Ci avete fatto caso anche voi? Da un po’ di tempo a questa parte i tappi delle bottiglie di plastica monouso (acqua, succhi di frutta, bevande gassate) non si staccano del tutto una volta svitati, ma restano attaccati alla filettatura della bottiglia.
Da dove ha origine questa novità e qual è il suo scopo?
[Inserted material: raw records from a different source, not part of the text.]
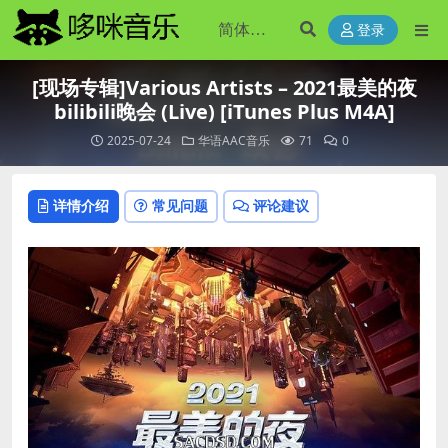
登录
[现场专辑]Various Artists – 2021最美的夜
bilibili晚会 (Live) [iTunes Plus M4A]
2025-07-24
华语AAC音乐
71
0
详情介绍
常见问题
评论建议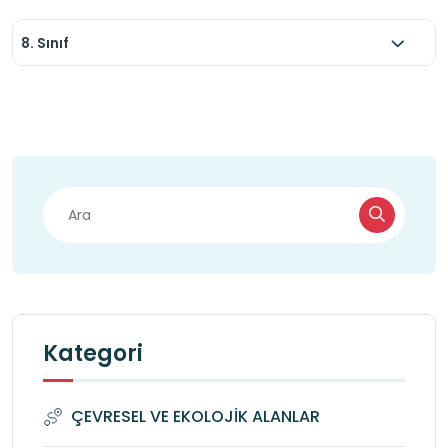
8. Sınıf
Kategori
ÇEVRESEL VE EKOLOJİK ALANLAR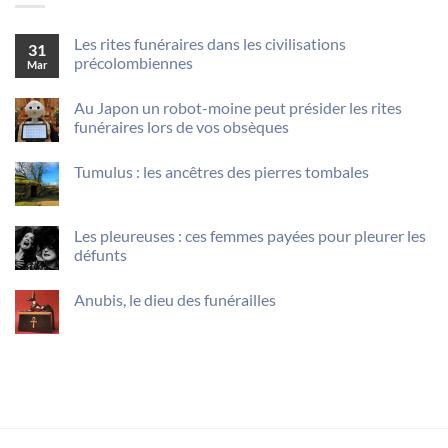
Les rites funéraires dans les civilisations
31
précolombiennes
Mar
Aucun
commentaire
Au Japon un robot-moine peut présider les rites
sur
Les
funéraires lors de vos obsèques
rites
funéraires
Aucun
dans
commentaire
Tumulus : les ancêtres des pierres tombales
sur
les
Au
civilisations
Aucun
Japon
précolombiennes
commentaire
un
sur
robot-
Tumulus
Les pleureuses : ces femmes payées pour pleurer les
moine
:
peut
défunts
les
présider
ancêtres
Aucun
les
des
commentaire
rites
pierres
Anubis, le dieu des funérailles
sur
funéraires
tombales
Les
lors
Aucun
pleureuses
de
commentaire
:
vos
sur
ces
obsèques
Anubis,
femmes
le
payées
dieu
pour
des
pleurer
funérailles
les
défunts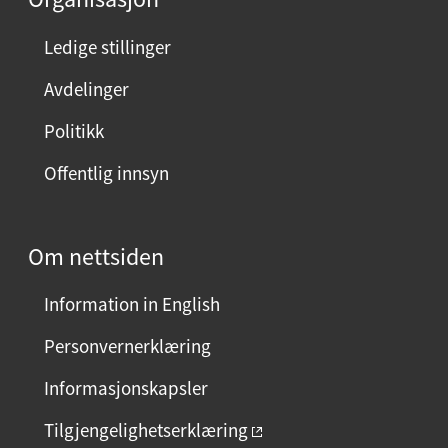
Ledige stillinger
Avdelinger
Politikk
Offentlig innsyn
Om nettsiden
Information in English
Personvernerklæring
Informasjonskapsler
Tilgjengelighetserklæring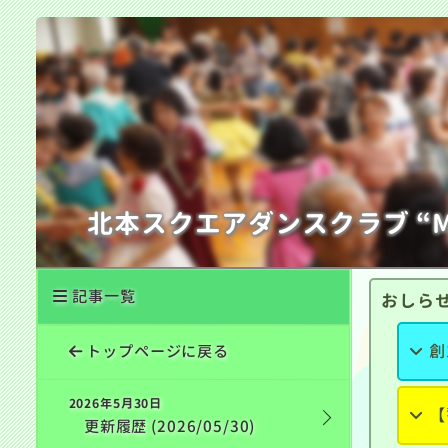
北本スクエアダンスクラブ “Mi
記事一覧
おしら
創
トップページに戻る
2026年5月30日
【
更新履歴 (2026/05/30)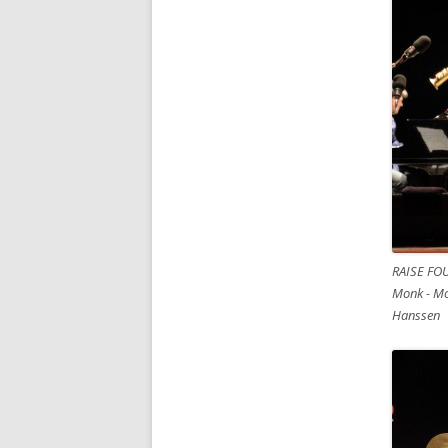
RAISE FO
Monk - Mo
Hanssen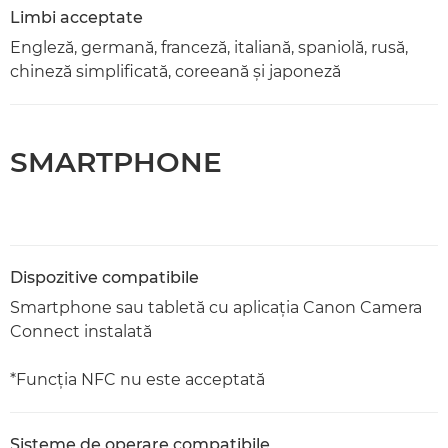
Limbi acceptate
Engleză, germană, franceză, italiană, spaniolă, rusă,
chineză simplificată, coreeană şi japoneză
SMARTPHONE
Dispozitive compatibile
Smartphone sau tabletă cu aplicaţia Canon Camera
Connect instalată
*Funcţia NFC nu este acceptată
Sisteme de operare compatibile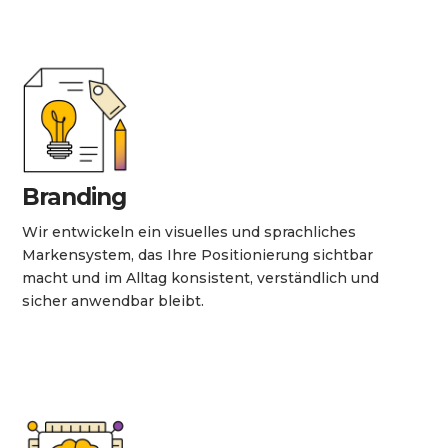
Branding
Wir entwickeln ein visuelles und sprachliches
Markensystem, das Ihre Positionierung sichtbar
macht und im Alltag konsistent, verständlich und
sicher anwendbar bleibt.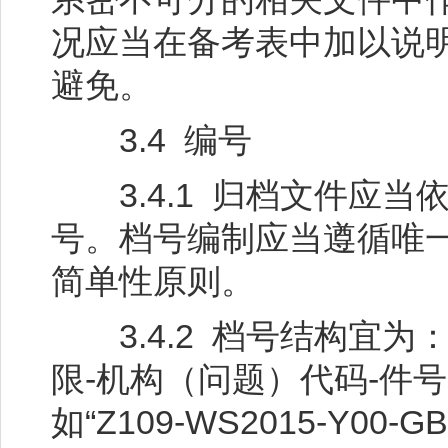
况应当在备考表中加以说
避免。
3.4 编号
3.4.1 归档文件应当
号。档号编制应当遵循唯
简单性原则。
3.4.2 档号结构宜为
限-机构（问题）代码-件号
如“Z109-WS2015-Y00-GB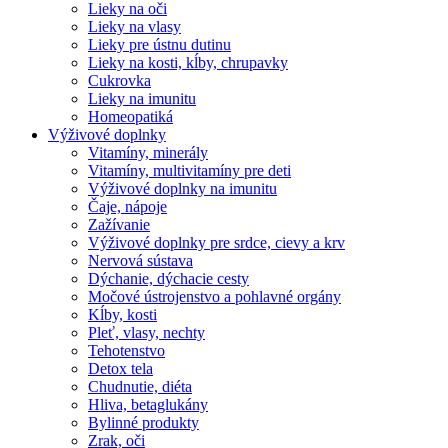
Lieky na oči
Lieky na vlasy
Lieky pre ústnu dutinu
Lieky na kosti, kĺby, chrupavky
Cukrovka
Lieky na imunitu
Homeopatiká
Výživové doplnky
Vitamíny, minerály
Vitamíny, multivitamíny pre deti
Výživové doplnky na imunitu
Čaje, nápoje
Zažívanie
Výživové doplnky pre srdce, cievy a krv
Nervová sústava
Dýchanie, dýchacie cesty
Močové ústrojenstvo a pohlavné orgány
Kĺby, kosti
Pleť, vlasy, nechty
Tehotenstvo
Detox tela
Chudnutie, diéta
Hliva, betaglukány
Bylinné produkty
Zrak, oči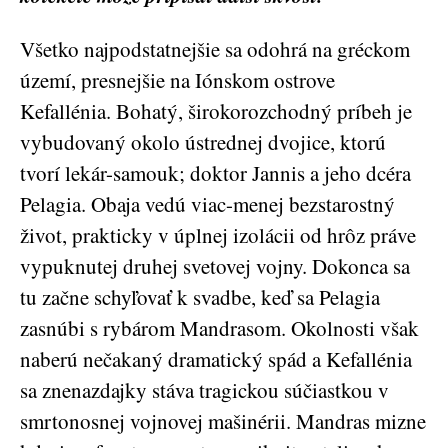
Všetko najpodstatnejšie sa odohrá na gréckom
území, presnejšie na Iónskom ostrove
Kefallénia. Bohatý, širokorozchodný príbeh je
vybudovaný okolo ústrednej dvojice, ktorú
tvorí lekár-samouk; doktor Jannis a jeho dcéra
Pelagia. Obaja vedú viac-menej bezstarostný
život, prakticky v úplnej izolácii od hrôz práve
vypuknutej druhej svetovej vojny. Dokonca sa
tu začne schyľovať k svadbe, keď sa Pelagia
zasnúbi s rybárom Mandrasom. Okolnosti však
naberú nečakaný dramatický spád a Kefallénia
sa znenazdajky stáva tragickou súčiastkou v
smrtonosnej vojnovej mašinérii. Mandras mizne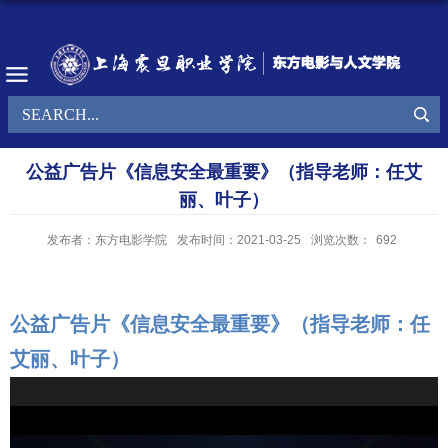
公益广告片《信息安全最重要》（指导老师：任艾
丽、叶子）
发布者：东方电影学院
发布时间：2021-03-25
浏览次数：
692
公益广告片《信息安全最重要》（指导老师：任
艾丽、叶子）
Si tratta dei cosiddetti tethered caps (tappi attaccati), ovvero di tappi pensati per restare agganciati alla bottiglia.
La loro introduzione, per ora a liberà scelta dei brand produttori di bottiglie, diventerà un obbligo a partire dal 2024 come disposto dalla direttiva UE 904 del 2019, che prevede l’obbligo di tethered caps per tutti i contenitori di bevande in PET di capienza inferiore ai tre litri.
Lo scopo è quello di ridurre la quantità di rifiuti plastici che finiscono dispersi nell’ambiente e che si degradano, dando origine a pericolose microplastiche.
I tappi, infatti, tendono a separarsi dalle bottiglie e a disperdersi più facilmente nell’ambiente a causa delle loro dimensioni contenute.
Oltre a rilasciare microplastiche, poi, possono essere ingeriti da pesci, tartarughe e altri animali marini, che possono morire soffocati da essi.
Alcuni colossi multinazionali, come Coca Cola, hanno già adottato la misura dei tethered caps su tutti i loro prodotti e hanno promosso il cambiamento con una grande azione mediatica che quasi fa perdere di vista il fatto che il vero problema non sono i tappi di bottiglia, ma le bottiglie.
Ogni giorno continuano a essere prodotte migliaia di bottiglie di plastica usa e getta che non vengono riciclate e che finiscono disperse nell’ambiente, a galleggiare sui corsi d’acqua, nelle pance degli animali.
Tenere il tappo attaccato non risolverà questo enorme problema che anzi continua a crescere, come dimostrano i recenti numeri.